Not sure if those are more ergonomic, but I think they can be implemented?

Firestar99 commented 1 month ago

I'll be honest, I'm not a fan of it ergonomic-wise. Also current atomics are named simiarly, eg. atomic_i_add, though they are i_add whereas this PR uses add_i.

Here's also a small example of shader code using the renamed subgroup_ballot_exclusive_bit_count(), unfortunately a ballot op as I have not yet used an arithmetic op anywhere. It's atomically allocating space in a buffer (atomic_counter) to write elements in a compacted manner, so the resulting buffer has one element after the next without some holes in between.

pub fn subgroup_write_non_uniform(&mut self, t: T) {
    let index = unsafe {
        let ballot = subgroup_ballot(true);
        let count = subgroup_ballot_bit_count(ballot);
        let base_index = if subgroup_elect() {
            atomic_i_add::<_, { Scope::Device as u32 }, { Semantics::NONE.bits() }>(self.atomic_counter, count)
        } else {
            0
        };
        let base_index = subgroup_broadcast_first(base_index);
        let inv_index = subgroup_ballot_exclusive_bit_count(ballot);
        base_index + inv_index
    };
    // self.buffer[index] = T;
}
LegNeato commented 1 month ago

I agree that is probably better, but bare methods still don't feel very idiomatic to me coming from rust with very little graphics background.
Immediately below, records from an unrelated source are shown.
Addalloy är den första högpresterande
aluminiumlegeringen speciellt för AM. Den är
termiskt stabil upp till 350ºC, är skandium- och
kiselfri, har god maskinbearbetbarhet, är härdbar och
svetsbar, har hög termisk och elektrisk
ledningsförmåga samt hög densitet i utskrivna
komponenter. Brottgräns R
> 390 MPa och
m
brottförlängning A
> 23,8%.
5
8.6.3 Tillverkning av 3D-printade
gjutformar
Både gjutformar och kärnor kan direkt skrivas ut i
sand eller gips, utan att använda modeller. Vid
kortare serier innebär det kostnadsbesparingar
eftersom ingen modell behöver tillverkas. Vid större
Can we do something like a Subgroup struct you can initialize and then call functions on it? I'm thinking how Mutex gives you a guard or how threads can be scoped or not scoped and then joined or how tokio gives you a handle you can later poke at. Subgroups are a stateful "thing", so it feels weird to me to call bare functions to manipulate the thing rather than having the handle to the thing.

Firestar99 commented 1 month ago

Subroups are a stateful "thing"

Subgroup intrinsics are not stateful, they are just plain functions that do special stuff. And in theory come with a control barrier across the subgroup, though in practice that barrier just disappears cause invocations within a subgroup should always progress at the same rate (at least on AMD and most other archs, not sure what the new Nvidia cards do).

The only state there is is SubgroupMask used in subgroup_ballot operations, where each bit represents an invocation in the subgroup (the ballot variable in the example). And that's just a fancy wrapper of an UVec4 I added for convenience, as the spec only speaks of UVec4.

#[derive(Copy, Clone, Default, Eq, PartialEq)]
pub struct SubgroupMask(pub glam::UVec4);
LegNeato commented 1 month ago

Subgroups are stateful during a single shader invocation but lose this state once the invocation ends. So for the code running they are stateful, which is what I meant.

LegNeato commented 1 month ago

If we have stateful APIs and must_use we can eliminate some correctness / UB issues and footguns:

"Subgroup operations depend on the correct state of invocations... incorrect mask values can result in undefined behavior or synchronization failure"

"Ignoring the result of subgroup operations can lead to invalid or non-deterministic outcomes, especially in communication primitives like broadcast."

Firestar99 commented 1 month ago

I pop'ed off the last commit to make the subgroup functions match the atomic functions more closely (subgroup_inclusive_add_i -> subgroup_inclusive_i_add).

I don't think it's worth while spending a lot of time on perfecting this API, especially since not a lot of people will be using this extension. I'd rather prioritize getting a nice atomics API going and then adjusting subgroups to match that. And even then I think we got more important things to take care of first.

I'd like to get this PR merged in the state it is. But if you have any concrete ideas for a better API, that also doesn't alienate those familiar with the glsl API from the little information out there, feel free to make a new PR.